Title: A Hologram for a King
Author: Dave Eggers
Publisher: Hamish Hamilton, Penguin Books
Genre: Literary Fiction
Whatever Dave Eggers writes, I read. I read what he writes, because he is superb at the craft and knows what he is doing to a very large extent. I was first acquainted to his works when I picked up “’A Heartbreaking Work of Staggering Genius” on a lark and loved what I read. So much so that I would eagerly wait for his next release and lunge to the bookstore for it. This was way before Flipkart and it was a lot of fun. From that time on, Dave Eggers has been one of my favourite writers and he doesn’t disappoint at all.
“A Hologram for the King” is his latest offering and according to me it is one of his best works (barring A Heartbreaking Work of Staggering Genius). It is set in a rising Saudi Arabian city. Alan Clay, a consultant is trying to get his life back in order (after being a failed businessman), through a project in Jeddah. This is his last chance to turn his life around, pay for his daughter’s tuition fees, worry about his ex-wife and his health all rolled in one. He is waiting. For King Abdullah, in the King Abdullah Economic City (KAEC) so he can pitch the project to him and cut a deal and become what he wants to – successful. He is looking back at his life (past and present) throughout the book, waiting for things to change and life to turn around for him. That is the plot of the story. There are various characters that keep going in and out of the plot and in most ways are essential to the book, however I will not reveal that to you, for that I recommend you read the book.
“A Hologram for the King” is a sparse book. It is not detailed the way his other books have been, however I had no complaints while reading it. The sentences are simply put and yet the emotions behind them are layered and complex. No scene seems out of place and Eggers ensures that the reader is involved in the story for at least most of the book. Dave explains the steep economy of America and in explaining a part of Saudi Arabia, he tries to compare the situation with the rest of the world and the impacts a common man like Clay faces. There is a lot going on in the book. At most times, the book reminded of “Death of a Salesman” by Arthur Miller, given the situation – a common man waiting for things to change and life to take a turn back to how things were, and yet how difficult it is to do so.

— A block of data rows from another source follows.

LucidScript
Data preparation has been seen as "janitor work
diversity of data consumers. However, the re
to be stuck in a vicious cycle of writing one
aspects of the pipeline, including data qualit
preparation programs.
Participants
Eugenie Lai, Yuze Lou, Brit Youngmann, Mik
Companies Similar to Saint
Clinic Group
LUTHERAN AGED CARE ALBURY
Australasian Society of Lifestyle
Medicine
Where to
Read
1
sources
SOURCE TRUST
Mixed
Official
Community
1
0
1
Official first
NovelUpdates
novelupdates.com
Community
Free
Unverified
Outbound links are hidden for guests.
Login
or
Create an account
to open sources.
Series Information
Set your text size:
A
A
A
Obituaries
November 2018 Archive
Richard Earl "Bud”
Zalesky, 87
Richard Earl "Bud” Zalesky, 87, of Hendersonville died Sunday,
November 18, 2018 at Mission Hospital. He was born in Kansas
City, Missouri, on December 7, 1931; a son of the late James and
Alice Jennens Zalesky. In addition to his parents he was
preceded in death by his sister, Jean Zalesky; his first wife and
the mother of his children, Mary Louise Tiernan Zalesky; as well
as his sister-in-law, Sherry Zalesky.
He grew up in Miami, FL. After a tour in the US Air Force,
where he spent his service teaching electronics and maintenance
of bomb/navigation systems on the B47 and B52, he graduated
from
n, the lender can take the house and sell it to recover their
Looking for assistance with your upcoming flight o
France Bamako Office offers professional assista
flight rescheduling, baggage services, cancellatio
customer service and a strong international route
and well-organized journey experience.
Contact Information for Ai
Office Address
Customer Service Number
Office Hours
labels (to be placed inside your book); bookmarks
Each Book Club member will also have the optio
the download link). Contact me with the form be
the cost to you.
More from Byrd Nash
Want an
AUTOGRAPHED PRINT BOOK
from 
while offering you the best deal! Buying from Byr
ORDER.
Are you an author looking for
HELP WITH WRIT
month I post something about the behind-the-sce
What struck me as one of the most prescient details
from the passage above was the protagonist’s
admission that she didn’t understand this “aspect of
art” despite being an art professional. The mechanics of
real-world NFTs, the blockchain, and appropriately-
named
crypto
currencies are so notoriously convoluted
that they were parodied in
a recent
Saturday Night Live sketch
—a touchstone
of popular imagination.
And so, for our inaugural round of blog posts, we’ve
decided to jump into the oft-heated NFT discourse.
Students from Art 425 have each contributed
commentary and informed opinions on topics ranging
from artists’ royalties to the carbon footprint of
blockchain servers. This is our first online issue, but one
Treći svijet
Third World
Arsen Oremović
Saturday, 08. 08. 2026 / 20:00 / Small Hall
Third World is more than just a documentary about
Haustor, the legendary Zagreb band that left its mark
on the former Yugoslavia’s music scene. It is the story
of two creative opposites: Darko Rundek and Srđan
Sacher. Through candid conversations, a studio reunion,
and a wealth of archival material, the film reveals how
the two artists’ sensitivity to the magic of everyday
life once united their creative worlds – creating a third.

The book is not depressing in the least. The writing if anything is only sarcastic and biting and yet manages to be emotional at most times. He takes the character of Alan Clay to another level – in making the readers see the desperate measures and the restraint, the allegorical levels in the book and the way the mind and the country can go to ruin (or so it seems from the writing) is beautifully expressed. At any point, I did not try to find happy moments in the book because I knew maybe that there wouldn’t be any. There are glimpses of hope nonetheless and before you know it, you are hooting for Alan and hoping that things work out for him.